Sunday, March 2, 2014

Ninety-Eight: Finisterre

Memory says that it was sometime in my later twenties when it occurred to me that I would never be married or live with anyone in a romantic relationship. There was no particular trauma involved, no bit of drama. I suppose it was a gradual dawning, much like realising that, say, you've gradually chosen a favourite varietal of wine, and now your wine rack is filled with pinot noir rather than cabernet.  It had to be something like that--- just a quiet acknowledgment that this is the way your life is going to be.

I have in my life asked two girls to marry me. Both accepted, but the project never got much farther than some vague, nebulous idea that marriage might be out there somewhere. No rings exchanged, no plans made or save-the-dates sent. I'm not at all sure I'd have known what to do or how to act, the closer I got to a wedding date.

Those two occasions were later on, and they were nine years apart. Still, I'd never have known at either time in my life what one was supposed to do...or how to cope with what would happen afterwards. I suppose I never thought any girl could ever really want to stay with me, and I was certainly afraid that being married would be a big hit on my standard of living, that being married would make me realise how poor I really was. Marriage requires bringing social standing and stable finances to the table, and it requires some kind of understanding of how to live with another person. I've never had either of those things, and of course it's far too late now.

When I was in my later twenties, I was still in graduate school, working on my seemingly interminable doctorate. I used to blame being unmarried on having poured so much of my life into pursuing a PhD, but in all honesty I can't say that's true. I knew other postgraduate students who married, or who moved in with lovers. I never understood how it happened, though, or how people reached some kind of agreement. I'd had lovers at university,  certainly, but I could never have imagined how one made the jump from planning the next Friday night to planning living together after graduation.  Planning a four-day weekend in Manhattan was something I could do, but I never thought about how one planned a wedding or a life. I never thought about how one asked a girl to move in together. That always seemed like something that would be beyond me, like something that would be futile even to attempt. 

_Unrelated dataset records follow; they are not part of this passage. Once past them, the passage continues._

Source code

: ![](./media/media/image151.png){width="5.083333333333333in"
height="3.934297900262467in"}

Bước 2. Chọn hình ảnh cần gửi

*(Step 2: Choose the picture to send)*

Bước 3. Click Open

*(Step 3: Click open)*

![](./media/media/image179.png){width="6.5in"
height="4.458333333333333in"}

There are endless numbers of articles by authors both male and female that take it as a given--- or which very plainly declare ---that anyone who hasn't been married or lived in a romantic relationship by their early thirties is damaged and unmarriageable. One male author at (I seem to recall) Good Men Project actually did a long post about how only "losers" hadn't been married by their mid-thirties. Anyone who hadn't, the author claimed, was either a failure at his career and  couldn't hold up his economic end of a relationship, or was deeply damaged psychologically ("narcissist", "Peter Pan", "womanizer", "misogynist").  Since I of course have a lifelong history of immediately accepting as true any negative things anyone says about me, such articles leave me  depressed and bitter.

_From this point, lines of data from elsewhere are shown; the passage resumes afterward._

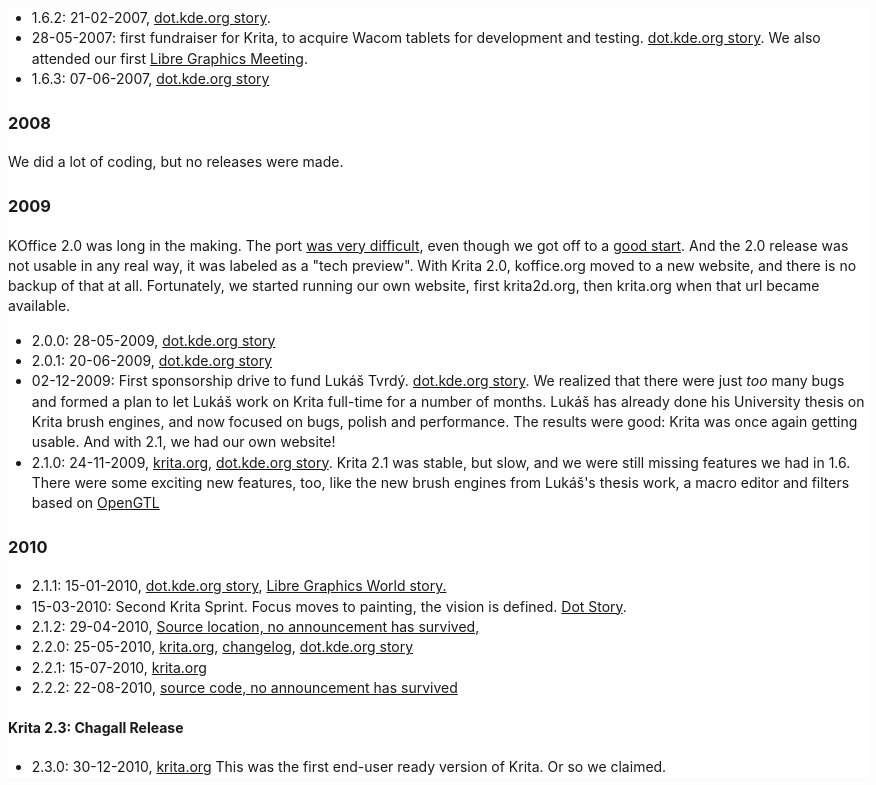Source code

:- 1.6.2: 21-02-2007, [dot.kde.org story](https://dot.kde.org/2007/02/22/koffice-162-released).
- 28-05-2007: first fundraiser for Krita, to acquire Wacom tablets for development and testing. [dot.kde.org story](https://dot.kde.org/2007/05/28/full-tilt-krita). We also attended our first [Libre Graphics Meeting](http://libregraphicsmeeting.org/2007/projects.html#krita).
- 1.6.3: 07-06-2007, [dot.kde.org story](https://dot.kde.org/2007/06/08/koffice-163-released)

### 2008

We did a lot of coding, but no releases were made.

### 2009

KOffice 2.0 was long in the making. The port [was very difficult](https://valdyas.org/fading/hacking/four-thousand-words-on-the-state-of-krita/), even though we got off to a [good start](https://valdyas.org/fading/hacking/krita-2-0-runs/). And the 2.0 release was not usable in any real way, it was labeled as a "tech preview". With Krita 2.0, koffice.org moved to a new website, and there is no backup of that at all. Fortunately, we started running our own website, first krita2d.org, then krita.org when that url became available.

- 2.0.0: 28-05-2009, [dot.kde.org story](https://dot.kde.org/2009/05/28/koffice-200-released)
- 2.0.1: 20-06-2009, [dot.kde.org story](https://dot.kde.org/2000/12/05/kde-201-now-ready-download)
- 02-12-2009: First sponsorship drive to fund Lukáš Tvrdý. [dot.kde.org story](https://dot.kde.org/2009/12/02/krita-team-seeking-sponsorship-take-krita-next-level). We realized that there were just _too_ many bugs and formed a plan to let Lukáš work on Krita full-time for a number of months. Lukáš has already done his University thesis on Krita brush engines, and now focused on bugs, polish and performance. The results were good: Krita was once again getting usable. And with 2.1, we had our own website!
- 2.1.0: 24-11-2009, [krita.org](https://krita.org/en/item/krita-21-released-2/), [dot.kde.org story](https://dot.kde.org/2009/11/24/koffice-21-released). Krita 2.1 was stable, but slow, and we were still missing features we had in 1.6. There were some exciting new features, too, like the new brush engines from Lukáš's thesis work, a macro editor and filters based on [OpenGTL](http://blog.cberger.net/category/open-source/opengtl/)

### 2010

- 2.1.1: 15-01-2010, [dot.kde.org story](https://dot.kde.org/2010/01/14/koffice-211-gets-bug-count-down), [Libre Graphics World story.](http://libregraphicsworld.org/blog/entry/koffice-2.1.1)
- 15-03-2010: Second Krita Sprint. Focus moves to painting, the vision is defined. [Dot Story](https://dot.kde.org/2010/03/15/second-krita-sprint-ends-tea).
- 2.1.2: 29-04-2010, [Source location, no announcement has survived,](https://download.kde.org/Attic/koffice-2.1.2/)
- 2.2.0: 25-05-2010, [krita.org](https://krita.org/en/item/krita-22-released/), [changelog](https://krita.org/en/item/krita-22-changelog/), [dot.kde.org story](https://dot.kde.org/2010/05/28/koffice-22-here)
- 2.2.1: 15-07-2010, [krita.org](https://krita.org/en/item/krita-221-released-2/)
- 2.2.2: 22-08-2010, [source code, no announcement has survived](https://download.kde.org/Attic/koffice-2.2.2/)

#### Krita 2.3: Chagall Release

- 2.3.0: 30-12-2010, [krita.org](https://krita.org/en/item/krita-230-chagall-released/) This was the first end-user ready version of Krita. Or so we claimed.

My fear of course is that I slipped into being unmarriageable or unfit for relationships without ever noticing what was happening. But a deeper fear is that I may have had the ability to create and maintain a long-term relationship and just never known it--- or, another way, that I missed the social lessons on what to do if planning a long-term relationship.

Even here in my later years, I tend to see a relationship as being about next Friday night or next Sunday brunch. My Young Companions and I can agree on a restaurant or a kind of wine or on sharing a Sunday NY Times over flat whites at the coffee shop, but I'd have no idea how to discuss anything that others seem to have taken for granted at twenty-four or twenty-five. 

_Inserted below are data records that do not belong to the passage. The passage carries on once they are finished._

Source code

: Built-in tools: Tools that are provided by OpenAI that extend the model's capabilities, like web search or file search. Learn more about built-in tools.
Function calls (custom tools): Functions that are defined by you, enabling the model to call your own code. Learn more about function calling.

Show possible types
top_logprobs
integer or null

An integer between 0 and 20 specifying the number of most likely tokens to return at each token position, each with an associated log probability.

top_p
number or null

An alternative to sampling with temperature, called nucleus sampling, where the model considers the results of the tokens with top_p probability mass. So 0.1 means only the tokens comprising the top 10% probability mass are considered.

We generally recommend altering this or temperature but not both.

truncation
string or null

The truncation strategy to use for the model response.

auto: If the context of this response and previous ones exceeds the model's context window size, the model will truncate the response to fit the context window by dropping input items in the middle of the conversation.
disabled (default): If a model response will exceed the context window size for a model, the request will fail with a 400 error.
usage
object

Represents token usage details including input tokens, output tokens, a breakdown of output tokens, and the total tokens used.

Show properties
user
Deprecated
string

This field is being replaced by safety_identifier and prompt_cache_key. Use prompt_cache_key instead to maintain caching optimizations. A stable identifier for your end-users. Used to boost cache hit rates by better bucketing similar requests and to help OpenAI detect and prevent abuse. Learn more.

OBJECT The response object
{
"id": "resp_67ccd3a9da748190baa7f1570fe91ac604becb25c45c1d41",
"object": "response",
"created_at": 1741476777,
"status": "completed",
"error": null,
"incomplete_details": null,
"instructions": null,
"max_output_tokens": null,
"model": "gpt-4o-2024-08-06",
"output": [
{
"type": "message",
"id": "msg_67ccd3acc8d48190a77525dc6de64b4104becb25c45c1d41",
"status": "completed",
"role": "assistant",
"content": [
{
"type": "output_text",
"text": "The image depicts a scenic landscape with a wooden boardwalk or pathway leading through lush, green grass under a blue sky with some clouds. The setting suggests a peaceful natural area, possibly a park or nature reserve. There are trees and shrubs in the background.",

I have no particular wish to be married. I'll say that. I wouldn't know how to live with another person, and I've read enough 19th-c. novels to understand how key money is in any long-term relationship. I can very nearly get by in genteel poverty alone. I have nothing to offer a girl who expects the kind of financial partnership that well-educated North Americans should have in the new century. 

I've certainly fallen in love since my mid-twenties, and I've told girls that I did love them.  Nonetheless, at some point I must've understood that I was now unmarriageable. I'd still to understand how it happened, though, and I'd like to know what I failed to grasp as social lessons at university and after.